TASK DETAILS »
Track down each line below containing the string "теме" and copy it.

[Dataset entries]
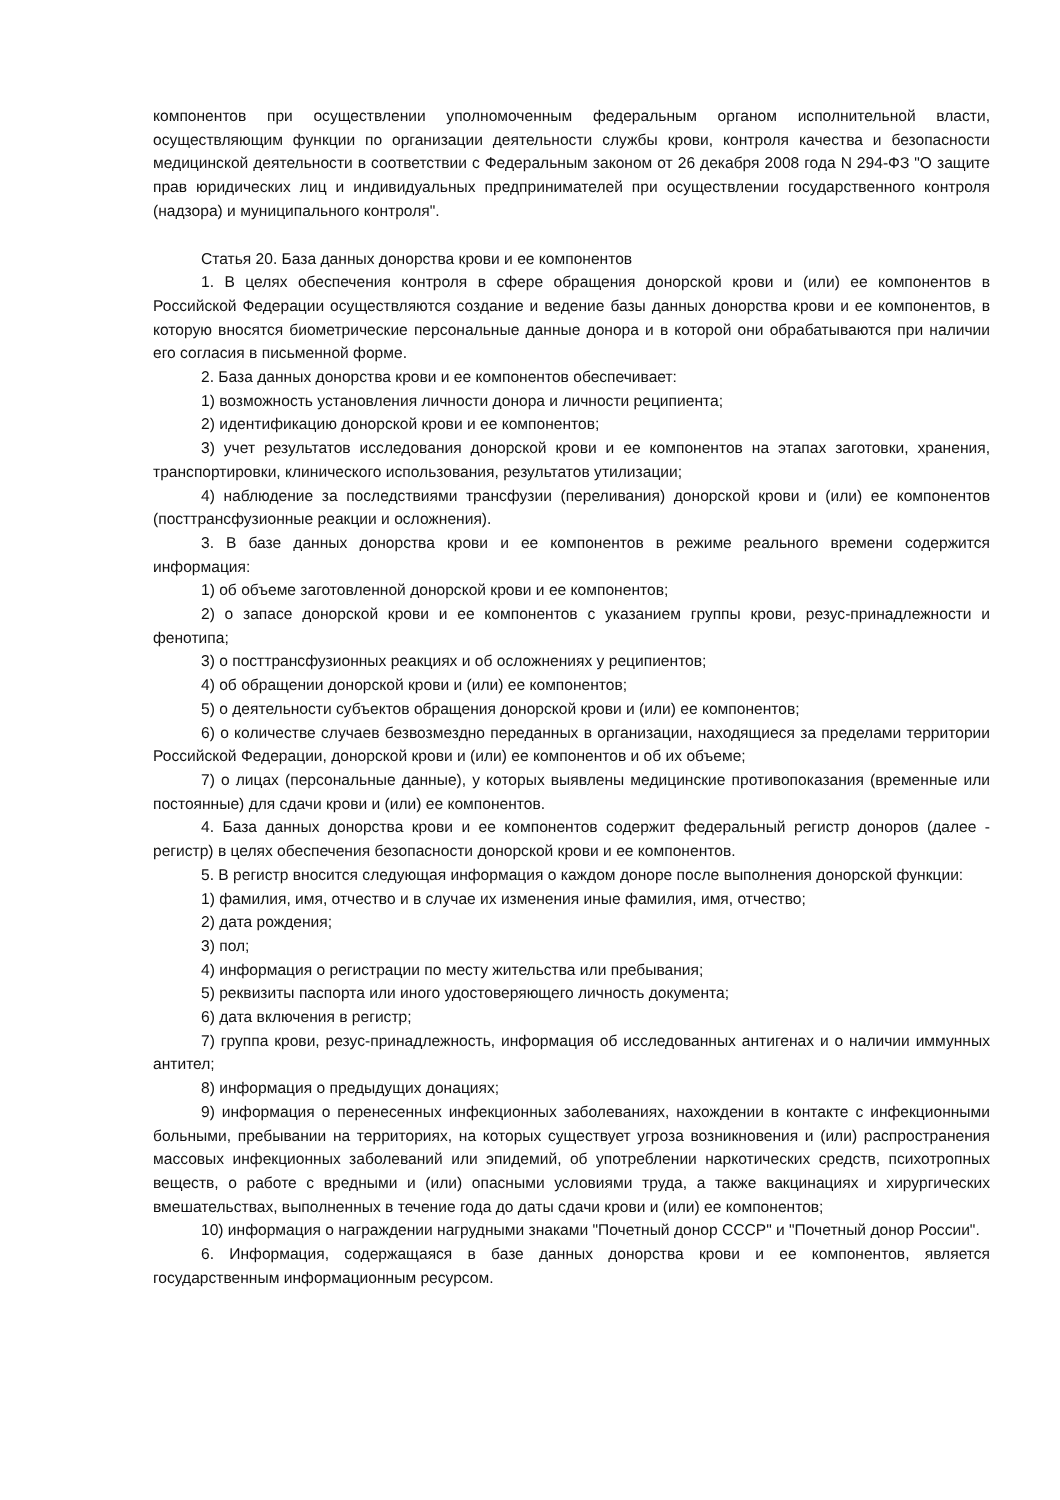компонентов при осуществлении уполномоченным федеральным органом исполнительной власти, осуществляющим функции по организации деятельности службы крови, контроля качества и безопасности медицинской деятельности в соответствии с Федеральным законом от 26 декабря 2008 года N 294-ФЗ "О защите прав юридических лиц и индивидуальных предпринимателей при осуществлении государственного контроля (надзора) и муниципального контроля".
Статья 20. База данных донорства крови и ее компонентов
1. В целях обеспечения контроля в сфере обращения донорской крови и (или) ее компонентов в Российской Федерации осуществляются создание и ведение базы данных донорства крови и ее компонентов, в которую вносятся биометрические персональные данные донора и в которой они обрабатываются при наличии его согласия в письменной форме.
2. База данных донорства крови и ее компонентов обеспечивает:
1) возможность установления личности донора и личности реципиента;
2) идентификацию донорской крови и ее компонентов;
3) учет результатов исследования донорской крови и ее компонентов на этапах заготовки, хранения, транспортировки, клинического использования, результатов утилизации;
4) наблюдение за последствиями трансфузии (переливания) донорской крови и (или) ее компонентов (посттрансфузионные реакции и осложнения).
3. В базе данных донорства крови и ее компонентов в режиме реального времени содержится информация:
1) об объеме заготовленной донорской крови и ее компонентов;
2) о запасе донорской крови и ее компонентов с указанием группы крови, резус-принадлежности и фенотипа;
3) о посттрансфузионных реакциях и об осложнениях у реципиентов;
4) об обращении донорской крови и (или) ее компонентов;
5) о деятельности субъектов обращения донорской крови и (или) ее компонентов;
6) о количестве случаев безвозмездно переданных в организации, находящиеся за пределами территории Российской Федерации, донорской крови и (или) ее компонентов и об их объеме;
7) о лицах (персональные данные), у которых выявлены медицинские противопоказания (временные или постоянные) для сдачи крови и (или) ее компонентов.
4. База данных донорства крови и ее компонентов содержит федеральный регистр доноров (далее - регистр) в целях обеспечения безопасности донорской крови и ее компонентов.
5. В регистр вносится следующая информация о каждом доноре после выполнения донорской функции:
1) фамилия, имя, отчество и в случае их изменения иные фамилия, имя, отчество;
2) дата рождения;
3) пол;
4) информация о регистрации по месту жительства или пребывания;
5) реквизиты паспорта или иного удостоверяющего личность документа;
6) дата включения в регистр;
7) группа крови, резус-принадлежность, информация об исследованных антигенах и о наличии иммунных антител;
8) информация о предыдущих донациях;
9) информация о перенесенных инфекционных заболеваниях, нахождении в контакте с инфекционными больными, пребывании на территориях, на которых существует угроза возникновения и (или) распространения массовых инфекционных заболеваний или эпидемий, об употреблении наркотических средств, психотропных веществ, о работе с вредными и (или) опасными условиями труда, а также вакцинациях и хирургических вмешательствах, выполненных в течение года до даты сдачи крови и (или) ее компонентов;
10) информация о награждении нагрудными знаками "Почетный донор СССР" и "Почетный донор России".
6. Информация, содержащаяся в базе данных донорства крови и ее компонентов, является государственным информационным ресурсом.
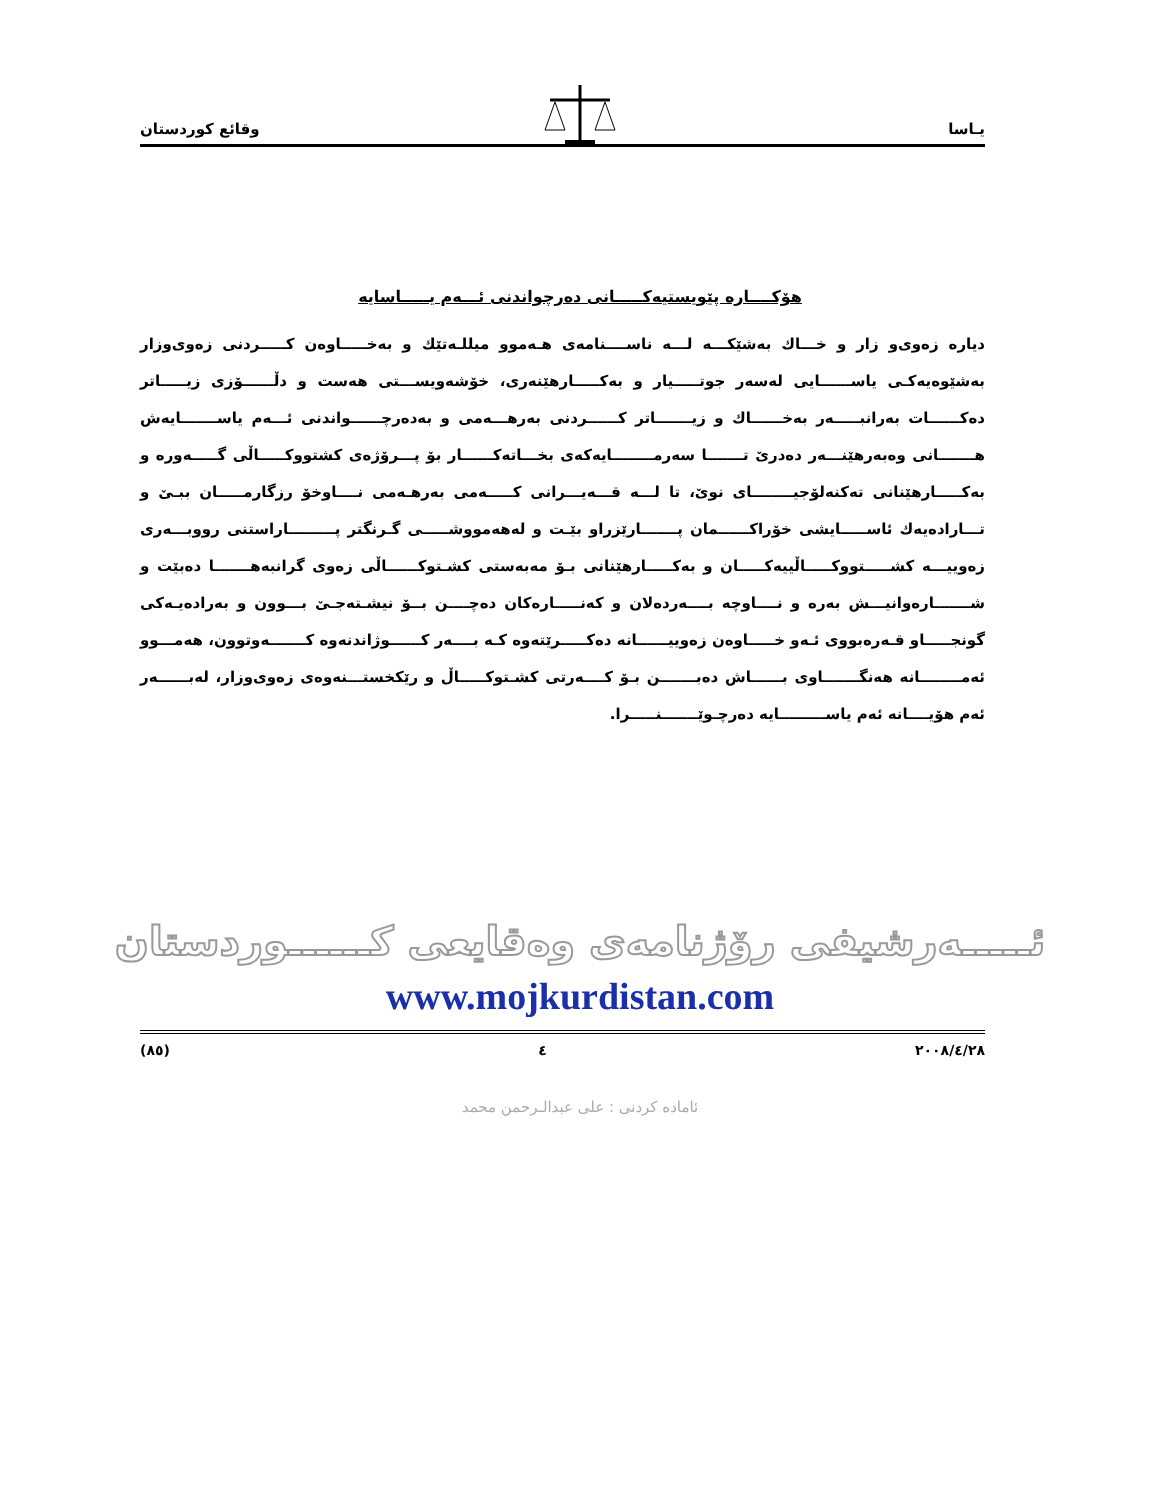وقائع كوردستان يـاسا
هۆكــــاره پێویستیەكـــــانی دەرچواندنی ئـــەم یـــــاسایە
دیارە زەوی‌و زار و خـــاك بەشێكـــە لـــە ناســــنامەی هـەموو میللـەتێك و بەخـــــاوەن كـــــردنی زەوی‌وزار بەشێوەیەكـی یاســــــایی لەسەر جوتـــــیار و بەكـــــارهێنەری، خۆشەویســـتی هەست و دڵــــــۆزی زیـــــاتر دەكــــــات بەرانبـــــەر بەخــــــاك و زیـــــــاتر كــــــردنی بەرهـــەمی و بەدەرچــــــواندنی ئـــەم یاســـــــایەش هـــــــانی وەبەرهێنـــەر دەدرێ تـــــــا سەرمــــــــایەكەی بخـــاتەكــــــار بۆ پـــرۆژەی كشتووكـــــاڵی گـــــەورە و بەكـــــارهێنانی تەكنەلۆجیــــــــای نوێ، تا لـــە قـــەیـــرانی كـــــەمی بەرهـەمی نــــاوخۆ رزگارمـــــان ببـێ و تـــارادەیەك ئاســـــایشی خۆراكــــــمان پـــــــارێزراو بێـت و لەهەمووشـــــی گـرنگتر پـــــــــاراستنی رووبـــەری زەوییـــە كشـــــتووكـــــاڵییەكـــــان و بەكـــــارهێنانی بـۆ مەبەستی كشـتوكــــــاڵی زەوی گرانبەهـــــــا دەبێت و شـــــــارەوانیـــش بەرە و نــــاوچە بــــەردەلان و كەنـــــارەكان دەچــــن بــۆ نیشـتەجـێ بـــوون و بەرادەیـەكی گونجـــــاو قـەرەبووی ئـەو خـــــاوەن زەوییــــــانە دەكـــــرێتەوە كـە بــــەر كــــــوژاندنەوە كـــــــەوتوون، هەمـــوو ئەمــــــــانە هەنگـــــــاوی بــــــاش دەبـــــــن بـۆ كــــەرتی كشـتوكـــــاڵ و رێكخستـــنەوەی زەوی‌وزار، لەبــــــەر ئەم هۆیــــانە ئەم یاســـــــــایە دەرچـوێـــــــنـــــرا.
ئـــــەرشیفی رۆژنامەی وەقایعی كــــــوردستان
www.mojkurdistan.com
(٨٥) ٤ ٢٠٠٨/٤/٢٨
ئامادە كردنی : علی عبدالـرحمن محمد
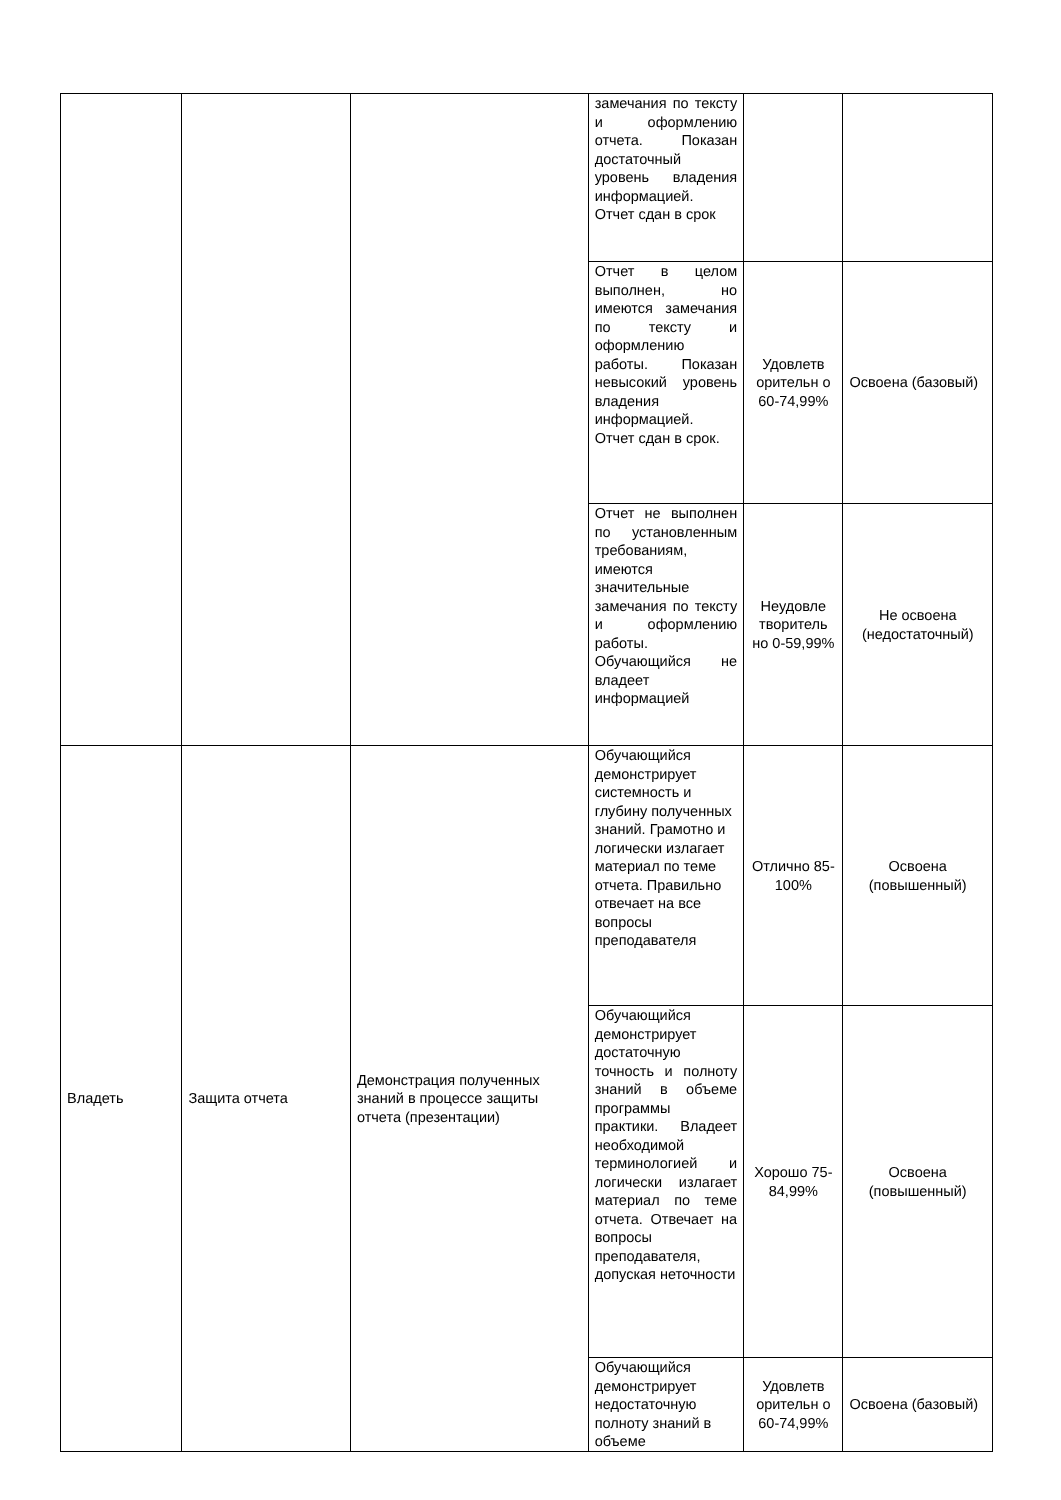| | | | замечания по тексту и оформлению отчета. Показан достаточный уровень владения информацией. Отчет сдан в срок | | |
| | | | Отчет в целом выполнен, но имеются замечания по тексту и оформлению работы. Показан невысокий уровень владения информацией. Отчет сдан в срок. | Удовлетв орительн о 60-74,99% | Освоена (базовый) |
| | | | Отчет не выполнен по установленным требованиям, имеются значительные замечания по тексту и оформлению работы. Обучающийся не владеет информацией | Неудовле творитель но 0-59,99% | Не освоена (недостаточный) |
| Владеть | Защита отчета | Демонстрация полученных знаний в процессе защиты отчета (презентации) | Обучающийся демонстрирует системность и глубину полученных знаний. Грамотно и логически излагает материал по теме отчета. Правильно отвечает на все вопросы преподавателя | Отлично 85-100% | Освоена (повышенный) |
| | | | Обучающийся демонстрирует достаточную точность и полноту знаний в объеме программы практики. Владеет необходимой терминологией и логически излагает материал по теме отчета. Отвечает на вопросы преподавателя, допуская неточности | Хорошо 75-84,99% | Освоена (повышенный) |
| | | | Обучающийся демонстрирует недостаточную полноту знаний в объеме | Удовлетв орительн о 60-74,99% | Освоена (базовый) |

SOLVED PROBLEM »
| Владеть | Защита отчета | Демонстрация полученных знаний в процессе защиты отчета (презентации) | Обучающийся демонстрирует системность и глубину полученных знаний. Грамотно и логически излагает материал по теме отчета. Правильно отвечает на все вопросы преподавателя | Отлично 85-100% | Освоена (повышенный) |
| | | | Обучающийся демонстрирует достаточную точность и полноту знаний в объеме программы практики. Владеет необходимой терминологией и логически излагает материал по теме отчета. Отвечает на вопросы преподавателя, допуская неточности | Хорошо 75-84,99% | Освоена (повышенный) |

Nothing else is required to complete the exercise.